Requisitos das tarefas:
a) Responda às perguntas abaixo com base no texto sobre o carvão gaúcho.
(i) Que percentual das reservas brasileiras do mineral está abaixo do Rio Mampituba?
(ii) Quanto da energia elétrica que consome o Estado "importa"?
(iii) Quantos empregos uma usina de 350MW gera, aproximadamente, na fase de operação?
b) Liste todos os percentuais citados no texto sobre o carvão gaúcho, indicando a que cada um se refere.
c) Transcreva o trecho do texto sobre o carvão gaúcho que começa em "As potencialidades econômicas" e segue até "conforme diversos especialistas.".

Texto-base:

#####

As potencialidades econômicas do carvão gaúcho na matriz energética brasileira recrudesceram de forma consistente nos últimos meses. A possibilidade de retomada da produção mineral e da produção de energia térmica mobiliza desde já as forças produtivas, os políticos, as entidades e a sociedade do Estado, considerando que nada menos do que 90% das reservas brasileiras do mineral estão abaixo do Rio Mampituba. Diversos fatores colaboram para este novo momento, entre eles, o significativo crescimento da demanda de energia verificada no País nos últimos anos, e as novas tecnologias que reduzem os impactos ambientais a níveis internacionalmente aceitáveis, conforme diversos especialistas.
Neste cenário, o Sindicato dos Engenheiros, historicamente presente nos debates das soluções para o desenvolvimento do Rio Grande do Sul, incluiu o tema na sua pauta de ação, a partir da atuação do seu Conselho Técnico Consultivo. A complexidade da questão é diretamente proporcional ao grande potencial da atividade e, por isso, merece o máximo de reflexão. É notório o estigma que envolve o carvão como um vilão ambiental. Por mais de um século a imagem de rostos cobertos de cinzas, os problemas de saúde das populações próximas às jazidas e principalmente dos trabalhadores das minas, além da fumaça, contribuíram para a criação de um mito, que agora pode ser alterado graças à novas tecnologias empregadas tanto na mineração quanto na produção de energia. Também favorece o setor a existência de uma legislação ambiental cada vez mais eficiente.
Por outro lado, não são apenas as mineradoras e as companhias geradoras à carvão vislumbram novos tempos para o setor. No Rio Grande do Sul, é quase um consenso entre os empresários de que trata-se de uma necessidade estratégica para o setor industrial. Também para as contas públicas, visto que o Estado “importa” 65% da energia elétrica que consome. Concorre para isso o fato de que seria a fórmula mais rápida de aumento da oferta à economia gaúcha, reduzindo também o risco de apagões. A questão social também é importante, já que a construção de uma usina de 350MW gera até 6000 empregos e cerca de 300 na fase de operação, o que favoreceria bastante o desenvolvimento da chamada Metade Sul do Estado.
Por sua vez, movidos também pelas novas tecnologias e os riscos da energia nuclear após o acidente de Fukushima, os países europeus voltam-se novamente para o carvão. Mesmo com a falta de espaço para construção de novas usinas, investem no aumento da capacidade de produção das operações já instaladas. Vale lembrar que o crescimento da demanda de energia no planeta irá crescer 50% até 2035 e que 1/3 da atual matriz energética tem origem na queima do carvão mineral, que aumentou em 60% entre 2001 e 2011 (International Energy Outlook).

#####

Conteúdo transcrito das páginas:
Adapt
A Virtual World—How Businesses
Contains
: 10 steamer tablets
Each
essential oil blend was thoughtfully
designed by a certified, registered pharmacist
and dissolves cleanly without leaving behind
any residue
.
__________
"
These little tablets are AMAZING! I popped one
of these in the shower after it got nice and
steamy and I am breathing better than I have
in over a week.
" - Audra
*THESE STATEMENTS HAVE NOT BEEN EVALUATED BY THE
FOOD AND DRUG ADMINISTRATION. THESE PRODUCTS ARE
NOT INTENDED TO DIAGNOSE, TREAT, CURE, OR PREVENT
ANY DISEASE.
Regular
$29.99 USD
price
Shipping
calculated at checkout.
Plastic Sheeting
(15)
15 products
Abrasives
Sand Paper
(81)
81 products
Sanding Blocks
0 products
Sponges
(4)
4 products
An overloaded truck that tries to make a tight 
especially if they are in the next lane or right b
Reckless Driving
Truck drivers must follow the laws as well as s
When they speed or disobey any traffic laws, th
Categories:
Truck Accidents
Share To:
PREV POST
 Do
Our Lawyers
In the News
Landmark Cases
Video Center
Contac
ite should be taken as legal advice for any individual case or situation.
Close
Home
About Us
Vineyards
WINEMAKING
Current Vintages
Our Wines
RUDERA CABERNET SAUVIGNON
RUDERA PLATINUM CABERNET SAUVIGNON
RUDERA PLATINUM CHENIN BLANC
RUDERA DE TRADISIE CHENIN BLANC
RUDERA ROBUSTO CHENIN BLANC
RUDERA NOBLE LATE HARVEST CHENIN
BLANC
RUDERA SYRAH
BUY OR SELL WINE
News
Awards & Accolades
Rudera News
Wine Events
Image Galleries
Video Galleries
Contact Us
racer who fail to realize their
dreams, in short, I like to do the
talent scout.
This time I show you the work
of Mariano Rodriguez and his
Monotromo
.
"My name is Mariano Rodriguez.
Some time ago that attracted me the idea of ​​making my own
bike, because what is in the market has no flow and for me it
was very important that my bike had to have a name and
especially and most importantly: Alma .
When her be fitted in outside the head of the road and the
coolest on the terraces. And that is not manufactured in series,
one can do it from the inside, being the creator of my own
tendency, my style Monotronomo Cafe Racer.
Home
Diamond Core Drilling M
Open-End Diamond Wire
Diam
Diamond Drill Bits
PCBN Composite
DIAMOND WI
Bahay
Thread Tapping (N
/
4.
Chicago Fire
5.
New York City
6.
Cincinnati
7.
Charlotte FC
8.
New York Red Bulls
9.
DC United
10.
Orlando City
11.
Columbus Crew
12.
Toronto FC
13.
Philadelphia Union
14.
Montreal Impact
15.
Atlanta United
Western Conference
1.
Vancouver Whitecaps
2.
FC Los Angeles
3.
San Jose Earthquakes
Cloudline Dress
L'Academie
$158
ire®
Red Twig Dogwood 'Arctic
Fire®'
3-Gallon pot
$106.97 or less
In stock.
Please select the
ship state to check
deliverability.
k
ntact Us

#####

Respostas por tarefa:
a)
(i) 90%.
(ii) 65%.
(iii) Cerca de 300.

b)
- 90%: parcela das reservas brasileiras do mineral que está abaixo do Rio Mampituba.
- 65%: parcela da energia elétrica consumida que o Estado "importa".
- 50%: crescimento da demanda de energia no planeta até 2035.
- 60%: aumento da queima do carvão mineral entre 2001 e 2011.

c)
As potencialidades econômicas do carvão gaúcho na matriz energética brasileira recrudesceram de forma consistente nos últimos meses. A possibilidade de retomada da produção mineral e da produção de energia térmica mobiliza desde já as forças produtivas, os políticos, as entidades e a sociedade do Estado, considerando que nada menos do que 90% das reservas brasileiras do mineral estão abaixo do Rio Mampituba. Diversos fatores colaboram para este novo momento, entre eles, o significativo crescimento da demanda de energia verificada no País nos últimos anos, e as novas tecnologias que reduzem os impactos ambientais a níveis internacionalmente aceitáveis, conforme diversos especialistas.